Either a producer or a network exec was quoted as saying, and I swear I am not making this up, maybe women will remember Clark Gregg from The New Adventures of Old Christine and give this show a chance.
I do remember him from that! When he first turned up in Iron Man, I thought it was hilarious. I still giggle about it. he was such a sad sack on that show, and now he's kicking with super heroes!
I have just watched it on Hulu. No ABC for me. I always watch TV with captioning on anymore. I miss stuff if I don't. It helped to follow the geek twins dialogue.
I was more surprised to see Colby Smulders. I thought it had been explicitly said somewhere that she wouldn't be on the show.
Woo, that was fun! I mean, it was definitely a pilot, with lots of awkward exposition and setup, but enough good moments and lines to make it worth my while. The truth serum bit was the one really surprising/funny bit, I thought.
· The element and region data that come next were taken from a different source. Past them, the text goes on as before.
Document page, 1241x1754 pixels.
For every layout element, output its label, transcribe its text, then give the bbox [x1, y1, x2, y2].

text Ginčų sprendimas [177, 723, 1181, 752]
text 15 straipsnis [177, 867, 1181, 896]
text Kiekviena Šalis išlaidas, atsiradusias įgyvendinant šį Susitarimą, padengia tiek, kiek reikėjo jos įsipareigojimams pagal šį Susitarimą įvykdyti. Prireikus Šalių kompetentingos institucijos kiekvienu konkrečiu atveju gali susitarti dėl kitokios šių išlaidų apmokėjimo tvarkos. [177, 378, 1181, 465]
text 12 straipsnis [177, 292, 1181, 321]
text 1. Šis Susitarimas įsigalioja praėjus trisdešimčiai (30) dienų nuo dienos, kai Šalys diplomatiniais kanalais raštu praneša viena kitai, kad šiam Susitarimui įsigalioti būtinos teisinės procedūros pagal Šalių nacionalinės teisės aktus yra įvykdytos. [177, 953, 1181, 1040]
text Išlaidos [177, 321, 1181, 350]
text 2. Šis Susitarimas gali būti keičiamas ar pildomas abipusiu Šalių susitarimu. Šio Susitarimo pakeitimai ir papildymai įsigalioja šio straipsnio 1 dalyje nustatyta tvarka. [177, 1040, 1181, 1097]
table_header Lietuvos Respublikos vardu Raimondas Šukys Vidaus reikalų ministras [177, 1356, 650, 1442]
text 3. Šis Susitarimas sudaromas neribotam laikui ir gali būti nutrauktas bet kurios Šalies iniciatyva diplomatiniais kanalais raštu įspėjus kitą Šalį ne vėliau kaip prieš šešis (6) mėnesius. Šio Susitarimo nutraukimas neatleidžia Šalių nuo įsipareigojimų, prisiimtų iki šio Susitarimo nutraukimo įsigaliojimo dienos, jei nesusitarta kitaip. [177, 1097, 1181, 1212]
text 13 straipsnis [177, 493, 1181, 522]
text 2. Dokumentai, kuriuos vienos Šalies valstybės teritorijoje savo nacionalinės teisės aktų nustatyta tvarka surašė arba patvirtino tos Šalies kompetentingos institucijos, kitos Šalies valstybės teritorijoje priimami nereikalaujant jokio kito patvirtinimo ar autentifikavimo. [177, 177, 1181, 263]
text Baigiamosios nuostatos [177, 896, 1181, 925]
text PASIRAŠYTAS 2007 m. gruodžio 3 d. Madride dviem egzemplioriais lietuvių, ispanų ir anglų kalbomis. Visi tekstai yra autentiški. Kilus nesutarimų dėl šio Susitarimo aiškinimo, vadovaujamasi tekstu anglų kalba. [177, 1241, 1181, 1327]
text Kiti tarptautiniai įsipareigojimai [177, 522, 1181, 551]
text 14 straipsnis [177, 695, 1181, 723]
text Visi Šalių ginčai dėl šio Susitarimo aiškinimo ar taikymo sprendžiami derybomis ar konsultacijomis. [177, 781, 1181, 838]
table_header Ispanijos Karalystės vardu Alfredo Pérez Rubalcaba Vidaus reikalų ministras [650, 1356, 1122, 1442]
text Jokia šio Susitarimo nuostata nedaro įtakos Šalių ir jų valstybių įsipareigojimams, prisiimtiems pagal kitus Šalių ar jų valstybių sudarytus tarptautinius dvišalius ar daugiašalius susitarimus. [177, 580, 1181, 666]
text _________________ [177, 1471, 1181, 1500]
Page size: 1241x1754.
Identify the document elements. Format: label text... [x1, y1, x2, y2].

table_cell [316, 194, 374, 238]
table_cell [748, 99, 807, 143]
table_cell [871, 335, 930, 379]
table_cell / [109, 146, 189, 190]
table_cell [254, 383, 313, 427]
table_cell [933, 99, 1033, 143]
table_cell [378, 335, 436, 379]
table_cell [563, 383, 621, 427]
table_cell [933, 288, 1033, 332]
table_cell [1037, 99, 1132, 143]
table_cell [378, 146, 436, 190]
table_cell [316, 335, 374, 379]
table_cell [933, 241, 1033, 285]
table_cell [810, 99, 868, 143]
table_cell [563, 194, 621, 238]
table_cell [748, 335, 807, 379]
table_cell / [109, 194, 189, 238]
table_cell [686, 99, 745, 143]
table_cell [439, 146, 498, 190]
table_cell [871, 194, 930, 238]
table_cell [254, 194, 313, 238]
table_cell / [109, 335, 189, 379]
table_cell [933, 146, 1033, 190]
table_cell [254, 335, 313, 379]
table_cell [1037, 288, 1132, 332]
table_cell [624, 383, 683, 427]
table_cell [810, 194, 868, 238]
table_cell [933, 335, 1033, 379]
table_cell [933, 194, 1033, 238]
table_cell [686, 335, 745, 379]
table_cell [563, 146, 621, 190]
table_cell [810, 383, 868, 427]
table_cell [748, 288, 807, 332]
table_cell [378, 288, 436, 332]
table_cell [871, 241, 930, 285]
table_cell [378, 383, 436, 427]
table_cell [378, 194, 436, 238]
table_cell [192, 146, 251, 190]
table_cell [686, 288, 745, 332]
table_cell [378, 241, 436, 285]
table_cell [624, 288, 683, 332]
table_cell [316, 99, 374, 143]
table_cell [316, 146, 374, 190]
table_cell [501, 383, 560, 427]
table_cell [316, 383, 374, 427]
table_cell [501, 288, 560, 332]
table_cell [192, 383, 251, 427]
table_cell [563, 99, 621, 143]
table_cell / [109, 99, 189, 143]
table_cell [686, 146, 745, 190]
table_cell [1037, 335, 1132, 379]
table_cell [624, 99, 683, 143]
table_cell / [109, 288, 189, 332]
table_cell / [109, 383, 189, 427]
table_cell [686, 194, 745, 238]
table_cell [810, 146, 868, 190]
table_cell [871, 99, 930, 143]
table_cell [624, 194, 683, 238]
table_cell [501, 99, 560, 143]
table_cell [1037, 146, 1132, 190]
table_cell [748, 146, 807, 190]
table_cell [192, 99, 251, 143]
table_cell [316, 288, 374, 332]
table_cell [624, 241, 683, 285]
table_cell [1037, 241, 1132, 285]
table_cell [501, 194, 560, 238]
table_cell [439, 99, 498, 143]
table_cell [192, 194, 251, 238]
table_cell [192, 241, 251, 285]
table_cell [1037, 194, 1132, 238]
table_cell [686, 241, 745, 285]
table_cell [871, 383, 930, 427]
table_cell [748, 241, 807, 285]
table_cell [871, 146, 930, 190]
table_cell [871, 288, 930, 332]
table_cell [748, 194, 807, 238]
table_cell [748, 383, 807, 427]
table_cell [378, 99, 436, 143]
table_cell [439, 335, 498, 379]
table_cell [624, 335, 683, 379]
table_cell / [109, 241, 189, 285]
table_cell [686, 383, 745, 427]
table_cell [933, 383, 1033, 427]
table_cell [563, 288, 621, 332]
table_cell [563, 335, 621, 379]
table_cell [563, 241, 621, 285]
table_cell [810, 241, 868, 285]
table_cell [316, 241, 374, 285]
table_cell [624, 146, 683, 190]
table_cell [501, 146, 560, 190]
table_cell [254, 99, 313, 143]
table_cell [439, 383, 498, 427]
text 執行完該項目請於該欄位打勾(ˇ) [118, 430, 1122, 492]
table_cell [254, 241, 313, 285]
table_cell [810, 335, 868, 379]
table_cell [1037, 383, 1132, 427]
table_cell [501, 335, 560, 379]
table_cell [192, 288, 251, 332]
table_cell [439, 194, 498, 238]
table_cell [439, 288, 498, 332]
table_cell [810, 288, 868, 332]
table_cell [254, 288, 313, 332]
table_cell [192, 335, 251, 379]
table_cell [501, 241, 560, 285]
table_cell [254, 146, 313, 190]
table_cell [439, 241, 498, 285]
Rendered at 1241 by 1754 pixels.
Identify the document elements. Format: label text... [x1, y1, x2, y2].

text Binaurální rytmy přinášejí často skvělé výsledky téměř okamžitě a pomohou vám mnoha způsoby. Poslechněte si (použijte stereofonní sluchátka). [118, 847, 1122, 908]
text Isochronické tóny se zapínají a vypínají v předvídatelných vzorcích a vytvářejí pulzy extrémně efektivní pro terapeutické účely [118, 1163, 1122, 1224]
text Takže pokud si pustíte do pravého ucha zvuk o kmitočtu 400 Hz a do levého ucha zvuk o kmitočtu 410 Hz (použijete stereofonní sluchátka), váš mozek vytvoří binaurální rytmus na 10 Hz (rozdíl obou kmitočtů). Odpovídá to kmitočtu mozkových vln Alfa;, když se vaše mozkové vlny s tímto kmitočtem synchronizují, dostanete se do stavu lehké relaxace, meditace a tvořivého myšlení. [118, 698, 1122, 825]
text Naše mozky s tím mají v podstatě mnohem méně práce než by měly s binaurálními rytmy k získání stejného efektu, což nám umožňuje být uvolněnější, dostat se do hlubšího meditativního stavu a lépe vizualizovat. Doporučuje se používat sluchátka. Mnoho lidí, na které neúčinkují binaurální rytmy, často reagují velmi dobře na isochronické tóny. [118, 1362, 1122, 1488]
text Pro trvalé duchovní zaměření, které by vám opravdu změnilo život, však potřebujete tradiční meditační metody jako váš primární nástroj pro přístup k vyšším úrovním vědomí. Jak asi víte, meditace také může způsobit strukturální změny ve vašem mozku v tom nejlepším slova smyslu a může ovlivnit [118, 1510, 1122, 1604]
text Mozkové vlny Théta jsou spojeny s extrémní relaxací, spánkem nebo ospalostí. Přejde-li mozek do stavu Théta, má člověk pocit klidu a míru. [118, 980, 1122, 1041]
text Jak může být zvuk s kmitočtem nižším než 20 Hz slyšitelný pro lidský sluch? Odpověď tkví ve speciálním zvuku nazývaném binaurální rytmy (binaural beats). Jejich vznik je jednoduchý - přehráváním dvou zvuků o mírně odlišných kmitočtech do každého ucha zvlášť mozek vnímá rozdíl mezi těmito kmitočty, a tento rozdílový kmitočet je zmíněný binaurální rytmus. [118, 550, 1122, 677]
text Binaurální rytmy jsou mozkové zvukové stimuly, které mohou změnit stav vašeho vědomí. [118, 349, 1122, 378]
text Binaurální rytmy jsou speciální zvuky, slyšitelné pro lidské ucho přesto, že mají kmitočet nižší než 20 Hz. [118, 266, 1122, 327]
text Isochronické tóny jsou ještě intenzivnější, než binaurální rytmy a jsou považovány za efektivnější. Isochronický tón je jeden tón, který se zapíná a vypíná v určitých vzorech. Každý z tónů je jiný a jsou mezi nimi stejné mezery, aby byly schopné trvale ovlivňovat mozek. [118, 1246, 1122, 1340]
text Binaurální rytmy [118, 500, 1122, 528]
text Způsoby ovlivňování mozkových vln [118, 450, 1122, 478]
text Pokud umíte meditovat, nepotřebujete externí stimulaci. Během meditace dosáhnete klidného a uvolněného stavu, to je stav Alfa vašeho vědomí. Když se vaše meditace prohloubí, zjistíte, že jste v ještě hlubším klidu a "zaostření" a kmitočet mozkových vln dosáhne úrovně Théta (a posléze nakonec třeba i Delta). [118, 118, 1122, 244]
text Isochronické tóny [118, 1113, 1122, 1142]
I haven't really been following much about the show up until now, but maybe this is a question you all know the answer to: Was the actress who played Skye one of the Captain Hammer groupies in
Dr. Horrible
? She looked very familiar but I couldn't find anything else of hers on IMDB that rang a bell.
OK, that was fairly entertaining. But I do hope they do more with the characters, because they were all kind of blah. I didn't hate them but the ones I'm interested in are Melinda May, Coulson, and Peterson. Oh, and Ron Glass, because RON GLASS.
I really really liked Mike's rant in the train station, about how they'd told him that if he were just a man, that would be enough, but they lied, and there are gods and superheroes now. It was really moving, and it felt pretty damned topical in this post-Occupy world.
I'm still not sold on Smulders. My biggest impression of her is the gag reel and her Wrath of Kahn impro. Which was hilarious. I could dig her in The Avengers because there was so much else going on . . . .
I really really liked Mike's rant in the train station, about how they'd told him that if he were just a man, that would be enough, but they lied, and there are gods and superheroes now. It was really moving, and it felt pretty damned topical in this post-Occupy world.
I really liked that too! It was an interesting Everyman perspective, the idea that the very existence of superheroes suddenly sets the bar higher for being a person.
I kind of rolled my eyes at that, to be honest. I can understand super-beings being a pragmatic safety concern what with the Battle of New York, what happened in New Mexico, and the various Hulk rampages. But I fail to see how someone flying around in a metal suit metaphorically makes the common man obsolete, any more than Usain Bolt or Stephen Hawking already do.
I want to kidnap Colbie Smulders and trap her on this show so she never has to go back to HIMYM. She can bring Alyson Hannigan and NPH with her, even! Joss reunions for everyone!
Usain Bolt doesn't do anything useful. Stephen Hawking has already existed in multiple iterations through time, and this version can't go to the bathroom without assistance--I don't think the common person spends much time envying people in wheelchairs. Life's too busy for that.
But someone shows up and calls himself a god and flies and channels lightning, someone else transforms himself into a monster, etc, and they save one of the country's flagship city's from a (pretty fucking pointless) invasion of aliens? If you don't get freakouts I'd worry the populace had died inside.
Then again, I also supported Stargate command keeping the gates and the Goa'uld, etc secret, and largely because no one seemed to have a plan to deal with ensuing freakouts.
I am 100% behind Cobie in a way Scarlett never won me over.